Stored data
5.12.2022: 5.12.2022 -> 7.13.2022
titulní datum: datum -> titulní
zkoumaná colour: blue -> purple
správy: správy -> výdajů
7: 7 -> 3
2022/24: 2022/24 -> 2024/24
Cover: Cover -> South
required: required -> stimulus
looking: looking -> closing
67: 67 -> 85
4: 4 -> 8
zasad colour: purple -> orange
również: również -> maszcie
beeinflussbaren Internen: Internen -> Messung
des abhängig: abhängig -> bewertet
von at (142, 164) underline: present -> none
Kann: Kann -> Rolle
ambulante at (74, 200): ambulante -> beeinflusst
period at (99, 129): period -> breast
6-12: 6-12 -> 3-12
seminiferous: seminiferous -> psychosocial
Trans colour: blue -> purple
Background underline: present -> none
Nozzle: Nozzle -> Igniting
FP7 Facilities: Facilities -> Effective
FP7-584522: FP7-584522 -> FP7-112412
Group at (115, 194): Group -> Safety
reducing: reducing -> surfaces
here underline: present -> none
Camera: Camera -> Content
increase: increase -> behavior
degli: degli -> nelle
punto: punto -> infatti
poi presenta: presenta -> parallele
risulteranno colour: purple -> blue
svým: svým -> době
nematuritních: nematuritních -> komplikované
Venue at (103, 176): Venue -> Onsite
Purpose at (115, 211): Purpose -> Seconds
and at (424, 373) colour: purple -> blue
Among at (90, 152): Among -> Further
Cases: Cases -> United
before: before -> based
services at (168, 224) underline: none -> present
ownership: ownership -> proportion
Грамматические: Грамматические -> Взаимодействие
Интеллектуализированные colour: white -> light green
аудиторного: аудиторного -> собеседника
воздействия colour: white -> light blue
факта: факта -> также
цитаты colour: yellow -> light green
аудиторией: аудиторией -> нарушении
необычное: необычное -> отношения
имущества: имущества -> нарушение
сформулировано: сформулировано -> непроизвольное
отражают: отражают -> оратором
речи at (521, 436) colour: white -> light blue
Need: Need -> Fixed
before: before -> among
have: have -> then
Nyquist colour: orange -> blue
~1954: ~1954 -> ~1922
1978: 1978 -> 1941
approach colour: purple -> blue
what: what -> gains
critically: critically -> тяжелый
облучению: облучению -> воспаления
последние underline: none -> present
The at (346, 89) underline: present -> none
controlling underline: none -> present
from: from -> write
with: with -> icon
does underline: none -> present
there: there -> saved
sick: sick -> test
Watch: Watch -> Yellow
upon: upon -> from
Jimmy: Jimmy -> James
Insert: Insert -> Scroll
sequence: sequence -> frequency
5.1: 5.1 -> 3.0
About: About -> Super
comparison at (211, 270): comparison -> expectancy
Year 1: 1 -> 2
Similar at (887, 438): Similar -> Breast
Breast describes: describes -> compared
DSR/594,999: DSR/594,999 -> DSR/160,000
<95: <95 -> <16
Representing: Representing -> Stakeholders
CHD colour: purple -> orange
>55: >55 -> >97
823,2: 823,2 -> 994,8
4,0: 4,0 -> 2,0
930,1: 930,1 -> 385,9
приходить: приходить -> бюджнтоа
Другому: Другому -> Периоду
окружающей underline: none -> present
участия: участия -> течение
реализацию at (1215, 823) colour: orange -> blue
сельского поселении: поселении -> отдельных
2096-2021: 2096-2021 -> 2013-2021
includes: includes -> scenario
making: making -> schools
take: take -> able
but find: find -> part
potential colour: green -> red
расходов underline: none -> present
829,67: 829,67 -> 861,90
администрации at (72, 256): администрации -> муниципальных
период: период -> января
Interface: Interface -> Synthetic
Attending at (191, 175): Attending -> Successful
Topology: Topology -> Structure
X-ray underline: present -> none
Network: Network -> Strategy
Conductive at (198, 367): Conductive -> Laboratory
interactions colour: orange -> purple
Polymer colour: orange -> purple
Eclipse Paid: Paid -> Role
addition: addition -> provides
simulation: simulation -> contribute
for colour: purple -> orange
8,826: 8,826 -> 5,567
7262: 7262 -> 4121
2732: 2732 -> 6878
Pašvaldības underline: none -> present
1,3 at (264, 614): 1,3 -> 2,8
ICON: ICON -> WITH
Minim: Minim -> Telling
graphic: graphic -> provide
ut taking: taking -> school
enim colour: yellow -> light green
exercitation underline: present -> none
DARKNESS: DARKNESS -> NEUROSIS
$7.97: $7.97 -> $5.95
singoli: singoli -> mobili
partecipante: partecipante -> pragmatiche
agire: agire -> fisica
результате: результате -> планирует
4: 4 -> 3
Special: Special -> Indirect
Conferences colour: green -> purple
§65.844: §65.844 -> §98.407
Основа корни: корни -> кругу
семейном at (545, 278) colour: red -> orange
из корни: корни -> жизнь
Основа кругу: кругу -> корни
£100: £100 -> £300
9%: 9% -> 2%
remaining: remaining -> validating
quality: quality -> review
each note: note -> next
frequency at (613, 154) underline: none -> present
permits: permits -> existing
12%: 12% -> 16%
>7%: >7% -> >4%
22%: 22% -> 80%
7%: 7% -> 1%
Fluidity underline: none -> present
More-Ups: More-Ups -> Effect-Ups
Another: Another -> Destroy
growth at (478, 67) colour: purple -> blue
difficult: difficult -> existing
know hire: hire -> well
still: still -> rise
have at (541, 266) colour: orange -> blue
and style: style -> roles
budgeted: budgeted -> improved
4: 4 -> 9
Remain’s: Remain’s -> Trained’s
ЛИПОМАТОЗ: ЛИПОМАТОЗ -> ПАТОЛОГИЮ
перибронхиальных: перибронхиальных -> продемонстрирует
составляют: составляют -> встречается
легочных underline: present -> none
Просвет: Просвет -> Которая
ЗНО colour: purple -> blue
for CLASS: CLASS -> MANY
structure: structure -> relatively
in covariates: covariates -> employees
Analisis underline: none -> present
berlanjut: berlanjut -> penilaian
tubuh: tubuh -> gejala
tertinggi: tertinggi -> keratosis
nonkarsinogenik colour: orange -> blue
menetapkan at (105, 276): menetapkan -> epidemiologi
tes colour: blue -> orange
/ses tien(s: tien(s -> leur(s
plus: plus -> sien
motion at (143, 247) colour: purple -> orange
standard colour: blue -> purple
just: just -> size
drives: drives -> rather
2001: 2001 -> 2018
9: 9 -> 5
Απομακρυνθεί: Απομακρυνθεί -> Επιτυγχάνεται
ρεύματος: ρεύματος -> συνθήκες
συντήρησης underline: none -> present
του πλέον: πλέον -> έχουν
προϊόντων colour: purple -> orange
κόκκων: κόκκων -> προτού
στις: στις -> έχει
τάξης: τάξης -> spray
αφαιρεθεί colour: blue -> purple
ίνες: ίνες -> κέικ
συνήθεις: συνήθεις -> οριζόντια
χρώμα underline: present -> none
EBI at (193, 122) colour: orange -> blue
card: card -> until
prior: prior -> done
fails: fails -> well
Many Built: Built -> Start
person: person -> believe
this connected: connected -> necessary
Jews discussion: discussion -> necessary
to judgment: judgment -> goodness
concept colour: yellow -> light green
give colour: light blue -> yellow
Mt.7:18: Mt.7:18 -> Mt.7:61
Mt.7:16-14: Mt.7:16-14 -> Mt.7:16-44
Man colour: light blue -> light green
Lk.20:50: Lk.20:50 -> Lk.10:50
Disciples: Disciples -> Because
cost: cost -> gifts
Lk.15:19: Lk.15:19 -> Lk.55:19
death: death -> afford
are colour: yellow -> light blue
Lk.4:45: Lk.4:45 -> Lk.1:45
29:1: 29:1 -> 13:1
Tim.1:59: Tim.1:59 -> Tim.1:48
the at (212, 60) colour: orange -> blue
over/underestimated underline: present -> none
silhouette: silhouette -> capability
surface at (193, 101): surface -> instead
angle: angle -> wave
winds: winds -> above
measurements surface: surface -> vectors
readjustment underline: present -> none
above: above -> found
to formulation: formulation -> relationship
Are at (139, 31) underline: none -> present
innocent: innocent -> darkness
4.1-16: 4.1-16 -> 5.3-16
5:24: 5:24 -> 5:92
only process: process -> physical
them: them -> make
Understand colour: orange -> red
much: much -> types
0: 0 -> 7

- **REQUEST**:
Repeat, unchanged, the items from the first line through the line containing "отражают: отражают -> оратором", inclusive.

- **PROBLEM SOLUTION**:
5.12.2022: 5.12.2022 -> 7.13.2022
titulní datum: datum -> titulní
zkoumaná colour: blue -> purple
správy: správy -> výdajů
7: 7 -> 3
2022/24: 2022/24 -> 2024/24
Cover: Cover -> South
required: required -> stimulus
looking: looking -> closing
67: 67 -> 85
4: 4 -> 8
zasad colour: purple -> orange
również: również -> maszcie
beeinflussbaren Internen: Internen -> Messung
des abhängig: abhängig -> bewertet
von at (142, 164) underline: present -> none
Kann: Kann -> Rolle
ambulante at (74, 200): ambulante -> beeinflusst
period at (99, 129): period -> breast
6-12: 6-12 -> 3-12
seminiferous: seminiferous -> psychosocial
Trans colour: blue -> purple
Background underline: present -> none
Nozzle: Nozzle -> Igniting
FP7 Facilities: Facilities -> Effective
FP7-584522: FP7-584522 -> FP7-112412
Group at (115, 194): Group -> Safety
reducing: reducing -> surfaces
here underline: present -> none
Camera: Camera -> Content
increase: increase -> behavior
degli: degli -> nelle
punto: punto -> infatti
poi presenta: presenta -> parallele
risulteranno colour: purple -> blue
svým: svým -> době
nematuritních: nematuritních -> komplikované
Venue at (103, 176): Venue -> Onsite
Purpose at (115, 211): Purpose -> Seconds
and at (424, 373) colour: purple -> blue
Among at (90, 152): Among -> Further
Cases: Cases -> United
before: before -> based
services at (168, 224) underline: none -> present
ownership: ownership -> proportion
Грамматические: Грамматические -> Взаимодействие
Интеллектуализированные colour: white -> light green
аудиторного: аудиторного -> собеседника
воздействия colour: white -> light blue
факта: факта -> также
цитаты colour: yellow -> light green
аудиторией: аудиторией -> нарушении
необычное: необычное -> отношения
имущества: имущества -> нарушение
сформулировано: сформулировано -> непроизвольное
отражают: отражают -> оратором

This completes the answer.